La coutume d’une procession au cimetière au
soir de la Toussaint, codifiée par les Processionnaux, témoigne de la communion
des fidèles de la terre avec les fidèles défunts et de la dimension
eschatologique de toute vie chrétienne.
Bien des livres liturgiques diocésains en
France prévoyaient aussi chaque dimanche avant la grand-messe une procession,
qui devait se dérouler tout d’abord à l’extérieur de l’église (les
monastères connaissent eux aussi une procession lustrative des locaux), mais
qui prit le plus souvent la forme d’un hommage à la Croix et d’une
solennisation du jour du Seigneur, après l’aspersion.
On y trouve également une procession solennelle pour l’Ascension, dont témoigne
déjà saint Grégoire de Tours (Hist. Fr. , V, 11) et qui s’est maintenue
chez les Dominicains. Ce jour-là, le Processionnal de Chartres (1865) prévoit
une disposition des chants particulière « là où l’on est dans l’usage de
faire la Procession à l’extérieur, avec station soit dans une Église, soit
devant une Croix ».
Le Cérémonial des Évêques les qualifie
ainsi « si elles sont assignées à des jours particuliers pour une cause
publique » (n. 1094). Bien des processions ont gardé leur caractère
singulier, lié le plus souvent à des temps de calamité ou de malheur
public : guerre, pluies désastreuses, épidémie, etc. À peine devenu pape
le 3 septembre 590, saint Grégoire le Grand prescrivit une procession à
Sainte-Marie-Majeure à partir des sept régions de Rome pour conjurer le fléau
des inondations de l’année précédente. Il recommença en 603. Deux ans
auparavant, il avait exhorté les évêques de Sicile à faire des processions deux
fois par semaine devant les malheurs de l’invasion de l’île. À Paris,
survient-il un fléau ou la menace d’un danger important, une procession
solennelle portait à Notre-Dame la châsse de sainte Geneviève : on en
compte cinq au xiiie
siècle, cinq encore au xive,
onze au xve,
quarante-quatre au xvie.
Le rythme se ralentit ensuite : sept au xviie,
deux seulement au xviiie.
Ce rythme est-il l’indice d’une diminution des périls, ou de la confiance en la
sainte de Paris ; ou encore d’un moindre intérêt du chapitre de chanoines,
désormais initiateurs des processions ? La Bretagne, fertile en
processions, a connu un pèlerinage-procession mémorable en 1634 : celui de
Pont-L’Abbé, acte de pénitence et d’action de grâce pour la protection de
sainte Anne sur la ville lors d’une épidémie de peste. De Pont-L’Abbé à
Sainte-Anne d’Auray, cela faisait vingt-cinq lieues à parcourir à pied. L’ordre
de marche avait été rigoureusement réglé à l’avance : les vingt carmes du
couvent avec leur croix, et deux bannières portées par deux recteurs des
environs, puis les hommes, trois par trois, enfin les femmes dans le même
ordre, chacun des groupes devant rester complètement séparé des autres.

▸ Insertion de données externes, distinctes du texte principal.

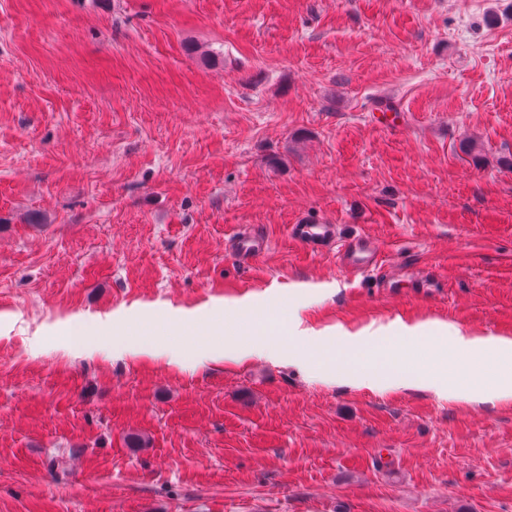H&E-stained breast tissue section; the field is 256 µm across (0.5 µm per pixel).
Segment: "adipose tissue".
I'll return each instance as SVG.
<instances>
[{
	"label": "adipose tissue",
	"mask_w": 512,
	"mask_h": 512,
	"mask_svg": "<svg viewBox=\"0 0 512 512\" xmlns=\"http://www.w3.org/2000/svg\"><path fill=\"white\" fill-rule=\"evenodd\" d=\"M129 313L120 310L109 321L89 318L78 321L70 329V347L78 354L89 352L93 339L102 332L115 333V346H124L118 333ZM418 339L436 336L447 340L448 359L454 360L451 371L436 376H403L398 374V359L392 351L375 350V342L389 333ZM336 350L348 357L347 367L339 377L354 387L386 381L398 387H422L438 397L459 401L494 403L512 398V339L502 336L485 338L463 334L455 325L427 321L408 325L402 322L377 328H364L351 333L338 331Z\"/></svg>",
	"instance_id": "obj_1"
}]
</instances>
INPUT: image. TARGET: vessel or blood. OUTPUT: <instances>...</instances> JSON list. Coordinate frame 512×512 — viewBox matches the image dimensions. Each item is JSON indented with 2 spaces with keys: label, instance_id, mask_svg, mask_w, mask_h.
Masks as SVG:
<instances>
[{
  "label": "vessel or blood",
  "instance_id": "obj_1",
  "mask_svg": "<svg viewBox=\"0 0 512 512\" xmlns=\"http://www.w3.org/2000/svg\"><path fill=\"white\" fill-rule=\"evenodd\" d=\"M293 240L308 250L335 251L339 265L351 272L362 274L373 271L381 257L382 247L374 239L357 235L344 238L337 224L304 221L291 225ZM268 238L259 231L243 232L235 236L232 254L240 265L247 266L267 252Z\"/></svg>",
  "mask_w": 512,
  "mask_h": 512
}]
</instances>
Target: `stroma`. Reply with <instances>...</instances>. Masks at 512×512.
Here are the masks:
<instances>
[{
  "label": "stroma",
  "instance_id": "obj_1",
  "mask_svg": "<svg viewBox=\"0 0 512 512\" xmlns=\"http://www.w3.org/2000/svg\"><path fill=\"white\" fill-rule=\"evenodd\" d=\"M245 298L283 357L170 329ZM143 306L125 335L181 361L70 352ZM396 320L512 337V0H0V512H512V400L346 385L289 331ZM389 345L430 373L443 343ZM290 235L312 252L336 250L339 265L358 274L373 271L382 253L381 245L368 236L345 239L338 224L303 221L290 226ZM268 248V238L262 232L253 230L235 236L232 254L240 265L249 267L252 261L267 252ZM148 310H119L112 314V319L103 322L97 318H89L78 321L74 328L70 329V348L76 354H83L89 352L93 347V339L95 336H100L104 331H111L115 336L113 345L118 347H125L139 352H147L155 355L168 354L176 356L177 352L173 349L166 348L160 349L155 345H144L138 343H129L122 339L120 336V329L126 318L132 315H148ZM115 333V334H114Z\"/></svg>",
  "mask_w": 512,
  "mask_h": 512
}]
</instances>
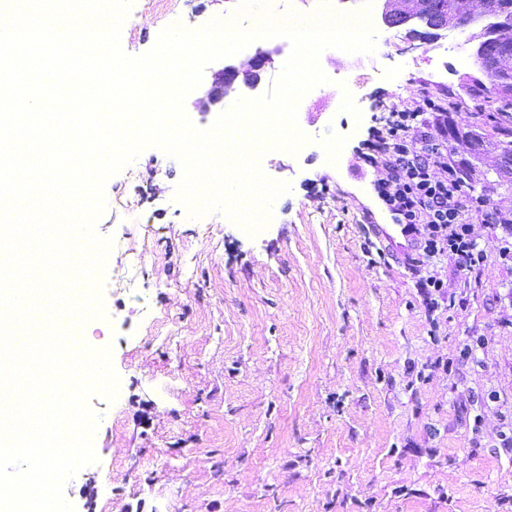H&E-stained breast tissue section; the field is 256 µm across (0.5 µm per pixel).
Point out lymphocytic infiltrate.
<instances>
[{
  "label": "lymphocytic infiltrate",
  "mask_w": 512,
  "mask_h": 512,
  "mask_svg": "<svg viewBox=\"0 0 512 512\" xmlns=\"http://www.w3.org/2000/svg\"><path fill=\"white\" fill-rule=\"evenodd\" d=\"M363 146L378 199L394 223L416 232L420 255L443 256L463 268L479 265L484 249L473 234L476 217L512 235V213L467 198L466 171L448 157V108L430 89L392 102Z\"/></svg>",
  "instance_id": "obj_1"
}]
</instances>
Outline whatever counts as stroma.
Returning a JSON list of instances; mask_svg holds the SVG:
<instances>
[{"label": "stroma", "mask_w": 512, "mask_h": 512, "mask_svg": "<svg viewBox=\"0 0 512 512\" xmlns=\"http://www.w3.org/2000/svg\"><path fill=\"white\" fill-rule=\"evenodd\" d=\"M239 0H132L121 29L137 56L179 19L202 27ZM477 26L415 37L387 52L338 59L355 110L331 86L307 93L297 152H267L290 190L249 235L222 211L195 220L176 201L180 162L146 148L106 183L95 223L112 241L101 306L85 343L111 350L122 384L89 401L96 464L65 486L74 512H512V261L501 231L474 224L486 257L390 265L361 224L357 153L392 101L447 93L458 127L487 121L471 98ZM344 148L327 168L328 143ZM467 195L512 209L493 159L474 165ZM447 279L428 313L417 281ZM471 357H461L463 349Z\"/></svg>", "instance_id": "1"}]
</instances>
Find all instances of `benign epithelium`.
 <instances>
[{
  "label": "benign epithelium",
  "instance_id": "1",
  "mask_svg": "<svg viewBox=\"0 0 512 512\" xmlns=\"http://www.w3.org/2000/svg\"><path fill=\"white\" fill-rule=\"evenodd\" d=\"M398 14L400 24L412 26L422 21L420 6H408L401 0H384L381 18L384 24H390L391 15ZM282 46L271 45L256 48L247 58L237 62L225 61L222 68L211 74L204 93L194 102L200 112L224 111L225 96L228 88L240 82L238 94L247 99L255 98L262 83V73L273 67L274 57L281 54Z\"/></svg>",
  "mask_w": 512,
  "mask_h": 512
}]
</instances>
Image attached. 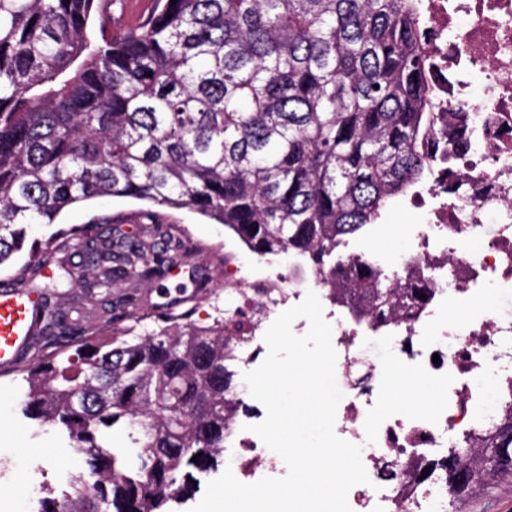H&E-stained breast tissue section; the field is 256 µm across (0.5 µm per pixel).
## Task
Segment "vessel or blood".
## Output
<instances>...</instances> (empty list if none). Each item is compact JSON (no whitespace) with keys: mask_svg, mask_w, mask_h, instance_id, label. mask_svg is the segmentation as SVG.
<instances>
[{"mask_svg":"<svg viewBox=\"0 0 512 512\" xmlns=\"http://www.w3.org/2000/svg\"><path fill=\"white\" fill-rule=\"evenodd\" d=\"M44 313L41 299L13 279L0 281V372L9 374L31 359Z\"/></svg>","mask_w":512,"mask_h":512,"instance_id":"obj_1","label":"vessel or blood"}]
</instances>
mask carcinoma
Instances as JSON below:
<instances>
[{
	"mask_svg": "<svg viewBox=\"0 0 512 512\" xmlns=\"http://www.w3.org/2000/svg\"><path fill=\"white\" fill-rule=\"evenodd\" d=\"M104 0H0V267L33 224L98 197L190 209L252 256L288 255L368 319L424 303L374 261L336 254L398 195L432 179L433 110L420 0H152L135 30L100 22ZM74 228L29 251L80 249L68 271L105 291L143 280L184 248ZM43 348L24 413L60 430L86 472L40 512H167L196 472L224 462L238 411L224 321L170 314L105 335L43 292ZM128 446H110L112 435ZM500 432L448 462L458 501L512 481Z\"/></svg>",
	"mask_w": 512,
	"mask_h": 512,
	"instance_id": "cac0c4a2",
	"label": "carcinoma"
}]
</instances>
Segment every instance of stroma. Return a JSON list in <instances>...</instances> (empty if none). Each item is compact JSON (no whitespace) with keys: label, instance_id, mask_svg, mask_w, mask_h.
I'll return each instance as SVG.
<instances>
[{"label":"stroma","instance_id":"1","mask_svg":"<svg viewBox=\"0 0 512 512\" xmlns=\"http://www.w3.org/2000/svg\"><path fill=\"white\" fill-rule=\"evenodd\" d=\"M145 207V202L131 198L93 199L64 210L55 223L33 225L31 236L42 242L56 230L71 226L93 228L109 217L116 220L117 232L150 242L156 239L157 232L154 225L141 219ZM159 214L161 223L179 225L189 249L175 253L174 272L150 282L131 281L108 295L91 280L71 284L64 270L69 265L80 264L81 255L77 252L56 255L43 275L29 273L30 261L24 253L16 258L14 266L24 269L25 283L34 288L54 285L60 306L74 316L81 314L87 301L107 309L119 306L131 294L137 298L142 313L151 312L160 303L174 306L189 302L194 309V320L207 324L209 301L224 284V264L221 253L214 252V245H222V252L237 253L245 261L250 255L225 233L223 225L199 214L165 208ZM415 221L406 197H397L376 228L352 238L351 243L369 251L389 250L395 237L404 236L408 225ZM25 377L22 371L0 377V512H38V501L25 500L27 490L36 489L39 497L49 492L62 496L68 489L70 476L84 469L82 459L72 452L61 432L39 426L22 415L19 400L27 389Z\"/></svg>","mask_w":512,"mask_h":512}]
</instances>
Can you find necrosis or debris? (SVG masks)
Listing matches in <instances>:
<instances>
[{"label":"necrosis or debris","mask_w":512,"mask_h":512,"mask_svg":"<svg viewBox=\"0 0 512 512\" xmlns=\"http://www.w3.org/2000/svg\"><path fill=\"white\" fill-rule=\"evenodd\" d=\"M436 111L469 138L465 153L441 141L434 182L409 200L418 224L395 255L374 260L397 283L425 285L428 302L396 323L355 320L321 277L284 267L244 288L243 265H224V313L261 309L235 345L234 361L267 353L272 315L314 292L331 325L343 397L339 438L358 445L368 483L348 493L351 512H448V452L476 440L512 408V310L488 293H512V0H421ZM428 388L421 412L389 410L388 368ZM224 462L250 484L283 473L281 457L251 432L264 407L244 399Z\"/></svg>","instance_id":"1"}]
</instances>
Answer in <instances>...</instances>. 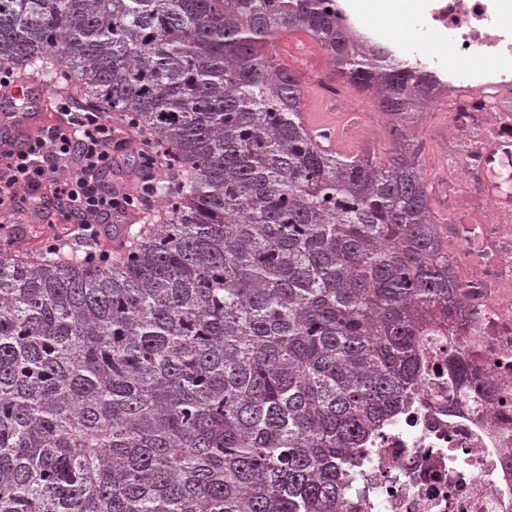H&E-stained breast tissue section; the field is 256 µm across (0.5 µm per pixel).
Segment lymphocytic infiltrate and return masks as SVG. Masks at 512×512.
Masks as SVG:
<instances>
[{
    "instance_id": "obj_1",
    "label": "lymphocytic infiltrate",
    "mask_w": 512,
    "mask_h": 512,
    "mask_svg": "<svg viewBox=\"0 0 512 512\" xmlns=\"http://www.w3.org/2000/svg\"><path fill=\"white\" fill-rule=\"evenodd\" d=\"M120 142L99 112H61L58 123L29 137L24 149L0 148V211H11L18 188L49 192L63 221H76L80 242L98 241L104 224L120 221L127 193L104 186L103 172L121 165Z\"/></svg>"
}]
</instances>
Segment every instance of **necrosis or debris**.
I'll return each instance as SVG.
<instances>
[{
  "instance_id": "4bbe7bcc",
  "label": "necrosis or debris",
  "mask_w": 512,
  "mask_h": 512,
  "mask_svg": "<svg viewBox=\"0 0 512 512\" xmlns=\"http://www.w3.org/2000/svg\"><path fill=\"white\" fill-rule=\"evenodd\" d=\"M401 2L403 44L350 0L336 11L446 99L423 152L448 185L438 230L462 329L433 340L410 401L369 442L350 512H512V0Z\"/></svg>"
}]
</instances>
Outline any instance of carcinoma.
<instances>
[{
  "instance_id": "1",
  "label": "carcinoma",
  "mask_w": 512,
  "mask_h": 512,
  "mask_svg": "<svg viewBox=\"0 0 512 512\" xmlns=\"http://www.w3.org/2000/svg\"><path fill=\"white\" fill-rule=\"evenodd\" d=\"M309 34L387 116L384 156L303 119L268 46ZM135 132L155 199L87 263L0 235V512H346L460 285L407 127L437 96L333 0H0V70Z\"/></svg>"
}]
</instances>
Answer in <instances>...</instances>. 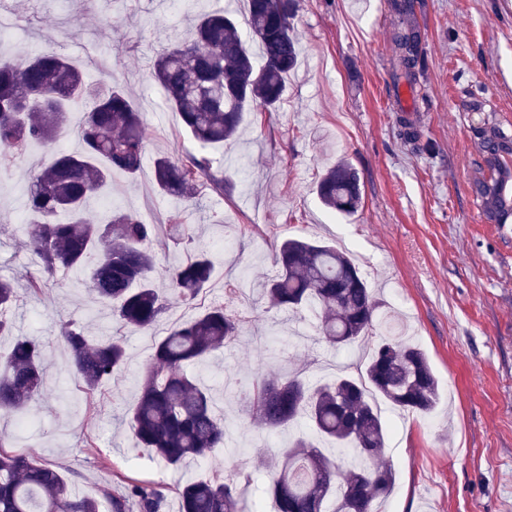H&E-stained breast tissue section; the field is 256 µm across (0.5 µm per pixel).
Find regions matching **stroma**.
<instances>
[{
	"label": "stroma",
	"instance_id": "obj_1",
	"mask_svg": "<svg viewBox=\"0 0 512 512\" xmlns=\"http://www.w3.org/2000/svg\"><path fill=\"white\" fill-rule=\"evenodd\" d=\"M216 7L246 18V0H12L8 56L50 46L87 81L114 79L153 130L148 155L180 156L191 144L150 66L195 15ZM413 13L422 64L410 111L394 83L399 18L390 0H298L299 64L279 107L249 113L213 150L228 178L223 193L204 191L186 207L155 192L151 165L133 181L113 173L110 197L91 204V218L118 205L164 224L182 210L192 247L212 257L210 286L192 303H173L151 331L120 327L75 271L58 270L38 295L20 291L8 317L16 334L43 342L46 391L23 417L26 428L18 413L0 412L1 438L58 466L79 494L114 485L119 473L166 490L210 471L231 478L245 470L263 482L266 451L253 446L239 406L218 407L236 425L239 454L218 448L176 470L135 452L125 419L154 340L215 303L249 321L204 364L213 382L289 371L312 384L333 379L317 368L330 349L314 335L316 320L305 318L306 335H296L295 316L267 309L261 292L277 273L276 244L305 236L371 261L376 299L412 322L439 381L431 414H383L382 462L395 485L381 512H512V220L489 221L471 187L482 161L478 128L493 118L512 134V0H414ZM405 118L417 142L403 138ZM48 156L35 144L22 164L0 171V277L22 283L39 270L23 233L21 188ZM241 158L249 162L243 175L234 170ZM340 158L362 194L350 216L328 212L316 194L321 173ZM239 276L252 285L244 306L224 293ZM67 321L97 339L121 338L129 353L125 371L94 393L79 387L60 338Z\"/></svg>",
	"mask_w": 512,
	"mask_h": 512
}]
</instances>
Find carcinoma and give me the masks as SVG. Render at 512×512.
Segmentation results:
<instances>
[{
	"instance_id": "cac0c4a2",
	"label": "carcinoma",
	"mask_w": 512,
	"mask_h": 512,
	"mask_svg": "<svg viewBox=\"0 0 512 512\" xmlns=\"http://www.w3.org/2000/svg\"><path fill=\"white\" fill-rule=\"evenodd\" d=\"M247 32L221 9L200 14L191 37L159 52L151 76L177 112L196 150L181 157L153 159L155 189L185 203L207 188L224 192V175L213 171L207 149L231 139L254 107L268 112L280 104L288 74L297 63L294 35L296 0H246ZM401 27L393 35L399 51L398 78L413 85L420 65V33L414 27L411 0H393ZM257 42L256 61L248 42ZM86 103L83 119L72 130L81 151H53L33 171L22 198L30 215L25 232L38 256L41 275L28 280L37 294L43 276L60 269L85 272L92 294L104 302L123 328L151 330L162 322L172 298L196 300L207 288L213 263L194 250L186 261L166 270L168 291L154 283L157 226L112 207L108 218L93 224L86 214L90 199L106 188L112 171L135 178L140 172L152 131L143 113L117 83L89 84L67 58L51 49L14 62L0 60V168L9 169L27 146H51L68 128V112ZM483 165L473 190L489 220L505 224L512 217V135L496 125L478 130ZM322 203L351 215L361 205L356 172L338 159L316 187ZM169 244L191 242L182 215L168 219ZM278 274L265 284L271 309L319 311V339L336 347L372 342L364 368L331 382L309 384L302 373L256 376L225 398L249 407L250 421L264 430L305 424L288 446L265 458L266 492L277 512H378L376 505L392 489L395 475L379 463L387 447V431L375 397L408 413L427 414L437 405L439 382L425 353L402 336H375L380 304L365 276L344 253L302 237H287L275 248ZM14 281L0 278V335L11 330L7 312L16 300ZM245 321L228 315L224 306L205 308L187 322L168 328L152 347L150 362L139 379V396L129 412L136 448L166 467L202 463L225 446L230 424L216 412L217 395L186 367L205 361L235 341ZM61 337L75 372L87 391L123 371V341H99L86 328L68 322ZM44 389V349L31 336H17L0 361V410L30 408ZM125 487L100 495L72 492L57 466L35 461L26 450L0 439V512H162L163 489L121 477ZM249 475L228 482L204 473L175 486L179 512H251L244 506Z\"/></svg>"
}]
</instances>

L’arrivée dans les villes et bourgades, comme la sortie, se faisaient toujours
en procession, avec croix et bannières levées. Et le nombre des pèlerins ne
cessa d’augmenter. Le soir du quatrième jour, les carmes de Sainte-Anne
allèrent de leur côté en procession recevoir leurs frères de Pont-l’Abbé et la
foule des pèlerins.
En général, cependant, les processions contre
la peste suivent un itinéraire de circumambulation, à la fois rempart et
exorcisme du mal, remède pour toute la ville. Celle du Saint-Cordon de
Valenciennes en est l’exemple, souvent suivi : en 1304, les consuls de
Montpellier offrent à Notre-Dame des Tables un cierge faisant le tour des
remparts de la ville, Amiens fait de même en 1418, Compiègne en 1453, Louviers
en 1468 et 1472, Chalon-sur-Saône en 1494 en l’honneur de saint Vincent, Nantes
en 1490 puis en 1501 en l’honneur de saint Sébastien, Mantes en 1502 en
l’honneur de saint Roch.
Il arrive parfois que la réclamation de la
population se heurte à la résistance de la hiérarchie. À Milan, en 1630, le
cardinal Borromeo craignait en effet les risques de contagion avec un
rassemblement d’une multitude. Il finit par céder à la demande de la
municipalité et, le 11 juin, la châsse de saint Charles, son oncle, canonisé
vingt ans plus tôt, fut sortie dans les rues de la ville.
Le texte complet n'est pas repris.